I’m still mortified by my emergency ambulance callout

The breathlessness and exhaustion crept up on me over a period of a few days last month. Pains in my jaw. A stabbing in my ear. An abrupt need to sit down while queueing outside the bank.

I was too busy to be ill so after whingeing a bit to my husband, I ignored it. He suggested I “see” the GP, which is to say, spend an hour on the phone hitting the redial button, more in hope than expectation, like one of those slot-playing zombies in Vegas. I was reluctant to expend my energy when it was in such short supply

Besides, what would I say? That I was “dizzy” with brain fog and an inability to walk as fast as usual? Frankly, Holby City would be hard-pressed to string a storyline out of those symptoms, even if they roped in Dame Maggie Smith herself to risk her life among the medical marvels of Keller Ward.

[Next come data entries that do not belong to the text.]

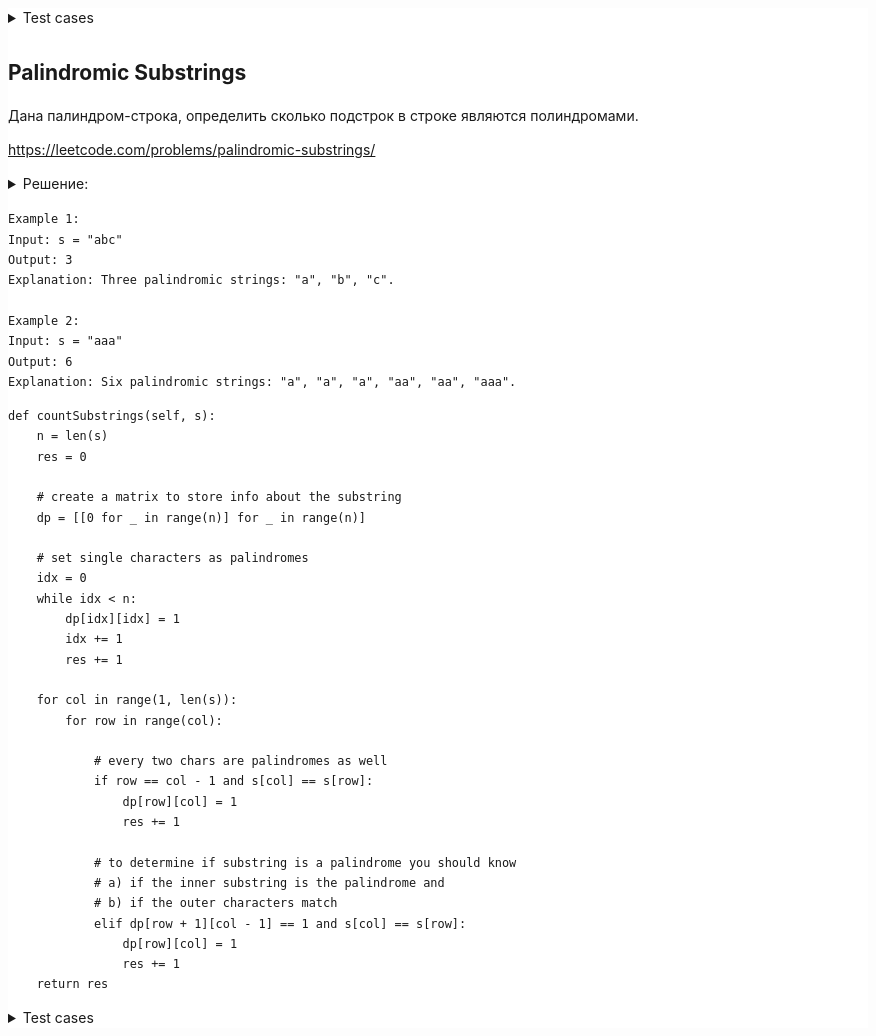 <details><summary>Test cases</summary></details>


## Palindromic Substrings
Дана палиндром-строка, определить сколько подстрок в строке являются полиндромами. 

https://leetcode.com/problems/palindromic-substrings/

<details><summary>Решение:</summary></details>

```
Example 1:
Input: s = "abc"
Output: 3
Explanation: Three palindromic strings: "a", "b", "c".

Example 2:
Input: s = "aaa"
Output: 6
Explanation: Six palindromic strings: "a", "a", "a", "aa", "aa", "aaa".
```

```python3
def countSubstrings(self, s):
    n = len(s)
    res = 0

    # create a matrix to store info about the substring
    dp = [[0 for _ in range(n)] for _ in range(n)]

    # set single characters as palindromes
    idx = 0
    while idx < n:
        dp[idx][idx] = 1
        idx += 1
        res += 1

    for col in range(1, len(s)):
        for row in range(col):

            # every two chars are palindromes as well
            if row == col - 1 and s[col] == s[row]:
                dp[row][col] = 1
                res += 1

            # to determine if substring is a palindrome you should know
            # a) if the inner substring is the palindrome and
            # b) if the outer characters match
            elif dp[row + 1][col - 1] == 1 and s[col] == s[row]:
                dp[row][col] = 1
                res += 1
    return res
```

<details><summary>Test cases</summary></details>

I might have been persuadable once, but not now that Covid has made the entire nation feel like an unnecessary burden. Those exhortations to “save the NHS” meant 1.5 million routine operations were cancelled and very ill people stayed at home, fearful of being a pest, terrified of catching coronavirus, bewildered and baffled as their silent cancers metastasized and cardiovascular conditions worsened.

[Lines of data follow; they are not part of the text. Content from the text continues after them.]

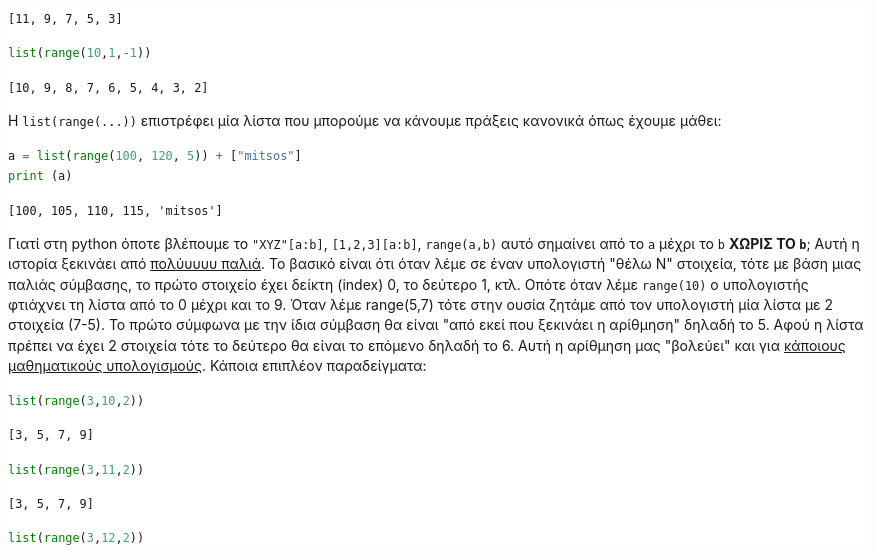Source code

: 


    [11, 9, 7, 5, 3]




```python
list(range(10,1,-1))
```




    [10, 9, 8, 7, 6, 5, 4, 3, 2]



H ```list(range(...))``` επιστρέφει μία λίστα που μπορούμε να κάνουμε πράξεις κανονικά όπως έχουμε μάθει:


```python
a = list(range(100, 120, 5)) + ["mitsos"]
print (a)
```

    [100, 105, 110, 115, 'mitsos']


Γιατί στη python όποτε βλέπουμε το ```"ΧΥΖ"[a:b]```, ```[1,2,3][a:b]```, ```range(a,b)``` αυτό σημαίνει από το ```a``` μέχρι το ```b``` **ΧΩΡΙΣ ΤΟ ```b```**; Αυτή η ιστορία ξεκινάει από [πολύυυυυ παλιά](https://en.wikipedia.org/wiki/Zero-based_numbering). Το βασικό είναι ότι όταν λέμε σε έναν υπολογιστή "θέλω Ν" στοιχεία, τότε με βάση μιας παλιάς σύμβασης, το πρώτο στοιχείο έχει δείκτη (index) 0, το δεύτερο 1, κτλ. Οπότε όταν λέμε ```range(10)``` ο υπολογιστής φτιάχνει τη λίστα από το 0 μέχρι και το 9. Όταν λέμε range(5,7) τότε στην ουσία ζητάμε από τον υπολογιστή μία λίστα με 2 στοιχεία (7-5). Το πρώτο σύμφωνα με την ίδια σύμβαση θα είναι "από εκεί που ξεκινάει η αρίθμηση" δηλαδή το 5. Αφού η λίστα πρέπει να έχει 2 στοιχεία τότε το δεύτερο θα είναι το επόμενο δηλαδή το 6. Αυτή η αρίθμηση μας "βολεύει" και για [κάποιους μαθηματικούς υπολογισμούς](https://www.johndcook.com/blog/2008/06/26/why-computer-scientists-count-from-zero/). Κάποια επιπλέον παραδείγματα:


```python
list(range(3,10,2))
```




    [3, 5, 7, 9]




```python
list(range(3,11,2))
```




    [3, 5, 7, 9]




```python
list(range(3,12,2))
```
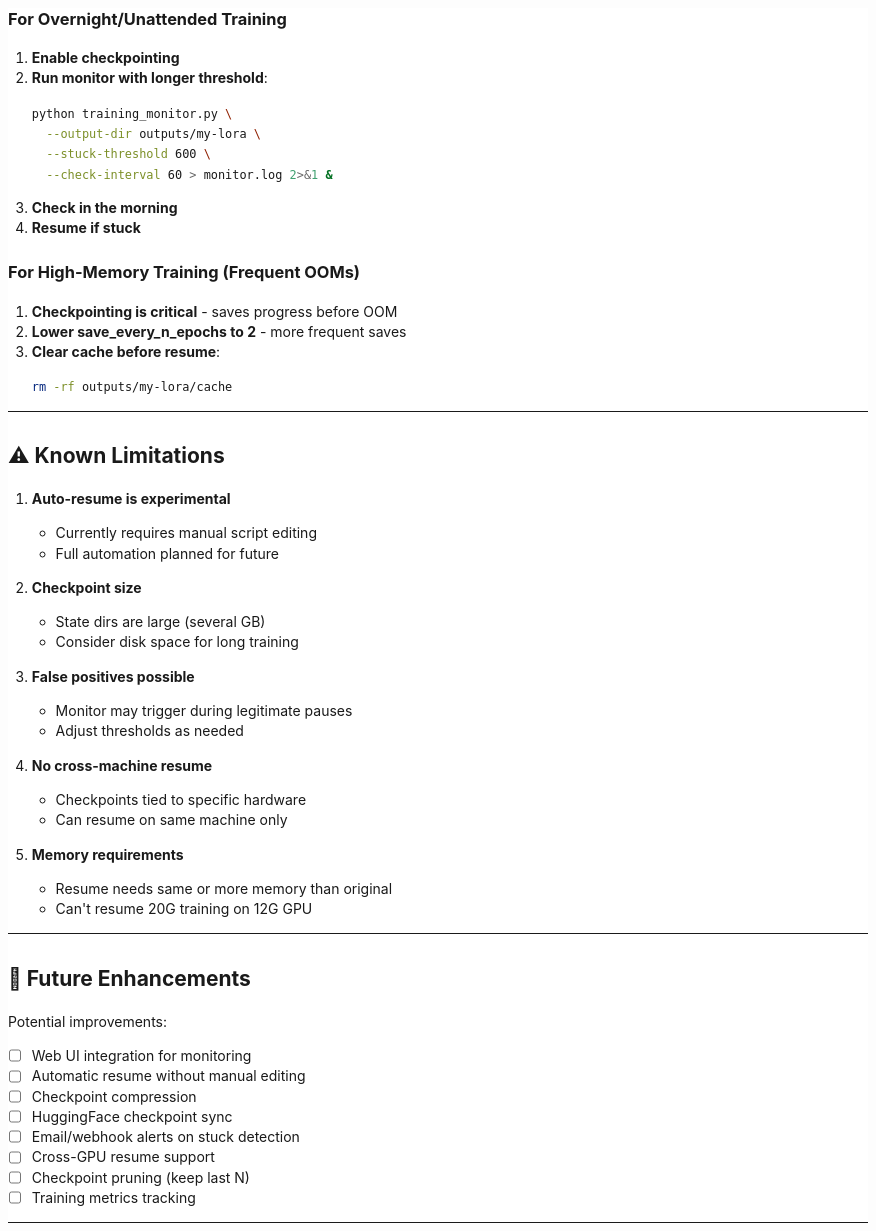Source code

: ### For Overnight/Unattended Training

1. **Enable checkpointing**
2. **Run monitor with longer threshold**:
   ```bash
   python training_monitor.py \
     --output-dir outputs/my-lora \
     --stuck-threshold 600 \
     --check-interval 60 > monitor.log 2>&1 &
   ```
3. **Check in the morning**
4. **Resume if stuck**

### For High-Memory Training (Frequent OOMs)

1. **Checkpointing is critical** - saves progress before OOM
2. **Lower save_every_n_epochs to 2** - more frequent saves
3. **Clear cache before resume**:
   ```bash
   rm -rf outputs/my-lora/cache
   ```

---

## ⚠️ Known Limitations

1. **Auto-resume is experimental**
   - Currently requires manual script editing
   - Full automation planned for future

2. **Checkpoint size**
   - State dirs are large (several GB)
   - Consider disk space for long training

3. **False positives possible**
   - Monitor may trigger during legitimate pauses
   - Adjust thresholds as needed

4. **No cross-machine resume**
   - Checkpoints tied to specific hardware
   - Can resume on same machine only

5. **Memory requirements**
   - Resume needs same or more memory than original
   - Can't resume 20G training on 12G GPU

---

## 🔮 Future Enhancements

Potential improvements:
- [ ] Web UI integration for monitoring
- [ ] Automatic resume without manual editing
- [ ] Checkpoint compression
- [ ] HuggingFace checkpoint sync
- [ ] Email/webhook alerts on stuck detection
- [ ] Cross-GPU resume support
- [ ] Checkpoint pruning (keep last N)
- [ ] Training metrics tracking

---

At home, I started cooking supper, then I felt the colour drain, I stumbled. My husband put me to bed, gave me a glass of water, switched on the Archers.

My chest grew tight, my breathing shallow, pains radiating up my arm to my jaw. Both my parents had heart disease; my mother almost died. My father died of cardiac arrest in bed while reading three of us a story.

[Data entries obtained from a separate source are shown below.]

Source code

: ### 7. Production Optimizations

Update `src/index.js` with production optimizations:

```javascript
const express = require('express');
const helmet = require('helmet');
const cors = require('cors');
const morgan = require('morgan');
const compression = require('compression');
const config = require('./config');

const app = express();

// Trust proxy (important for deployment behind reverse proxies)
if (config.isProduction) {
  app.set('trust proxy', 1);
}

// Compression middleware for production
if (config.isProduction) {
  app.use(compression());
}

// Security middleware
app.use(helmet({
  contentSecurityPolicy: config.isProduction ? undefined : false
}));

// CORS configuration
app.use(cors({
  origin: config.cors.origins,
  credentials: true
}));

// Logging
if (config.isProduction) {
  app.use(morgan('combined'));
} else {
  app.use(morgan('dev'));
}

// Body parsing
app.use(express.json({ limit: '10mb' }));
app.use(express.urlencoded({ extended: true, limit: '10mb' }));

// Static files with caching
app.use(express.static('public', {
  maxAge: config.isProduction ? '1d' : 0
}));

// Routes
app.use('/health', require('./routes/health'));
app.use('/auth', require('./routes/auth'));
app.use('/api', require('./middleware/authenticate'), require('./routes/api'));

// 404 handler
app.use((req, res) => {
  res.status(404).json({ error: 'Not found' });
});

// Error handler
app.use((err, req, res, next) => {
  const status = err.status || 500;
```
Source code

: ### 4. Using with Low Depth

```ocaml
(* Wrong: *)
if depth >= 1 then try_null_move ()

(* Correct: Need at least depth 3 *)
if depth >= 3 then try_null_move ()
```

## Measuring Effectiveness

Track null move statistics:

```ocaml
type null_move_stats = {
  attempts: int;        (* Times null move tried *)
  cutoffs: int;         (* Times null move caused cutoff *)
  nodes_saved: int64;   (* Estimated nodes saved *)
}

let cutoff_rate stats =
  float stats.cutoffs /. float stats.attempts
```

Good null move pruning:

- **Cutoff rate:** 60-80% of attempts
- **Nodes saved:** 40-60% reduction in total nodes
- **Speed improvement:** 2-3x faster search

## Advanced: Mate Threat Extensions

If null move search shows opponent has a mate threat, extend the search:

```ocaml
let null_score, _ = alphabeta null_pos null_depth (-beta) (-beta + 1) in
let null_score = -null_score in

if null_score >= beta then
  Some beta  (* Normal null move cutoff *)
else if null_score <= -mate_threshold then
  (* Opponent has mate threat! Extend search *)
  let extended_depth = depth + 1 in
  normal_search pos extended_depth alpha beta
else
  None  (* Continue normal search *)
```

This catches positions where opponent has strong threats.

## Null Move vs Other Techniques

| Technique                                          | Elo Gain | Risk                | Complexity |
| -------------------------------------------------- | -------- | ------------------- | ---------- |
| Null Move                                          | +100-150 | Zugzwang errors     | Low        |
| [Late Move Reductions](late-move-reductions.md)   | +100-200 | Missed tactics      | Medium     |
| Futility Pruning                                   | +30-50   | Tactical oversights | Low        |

My sister had a heart attack a few years ago. I felt as though I was being sucked into a sinkhole so I reached for my phone and called 999.

An ambulance came – within an hour, my husband says, although I was too confused to keep track. The paramedics carried out an ECG and checked my blood pressure. I opened my eyes, was able to focus.

False alarm. I was fine. Nobody said the words “panic attack” but I knew. And my first response? Not a flush of relief but a rush of guilt. I thanked them effusively, apologised too profusely.

They wanted to take me to hospital to get thoroughly checked out. I demurred, too mortified to take up any more precious, limited resources. 

I knew how lucky we were to have been seen so quickly.

Since July, 10,000 more people have died from non-Covid illnesses than is usual in England and Wales, according to figures from the Office for National Statistics. We are in crisis on all fronts.

During the summer a neighbour of mine – a nonagenarian cancer survivor – fell over in his garden. He couldn’t get up but he point blank refused to let anyone call 999.

“They would have insisted that nobody should move me and I’d either still be lying outside today or dead of hypothermia,” he concluded over a cup of sweetened tea, after three strong men had managed to get him up and carry him back indoors, purple bruises already darkly blotting their way across his legs and neck.

He’s not wrong. This week we learnt of Emily Saunders, a singer-songwriter on holiday in Devon who fell outside at 8pm, breaking her leg.

She called for an ambulance and the operator said she shouldn’t move but there were no available vehicles; they were all queueing at the nearest A&E, 18 miles away.

“The experience of not knowing when or even if one would turn up was terrifying,” she said. It would be almost seven hours on the cold concrete before a crew arrived. Did I mention she also suffers from an autoimmune disease and asthma?

Then came hours waiting to be admitted. She was finally given a bed literally 24 hours after her accident. A disgrace? At least Saunders lived to tell the tale.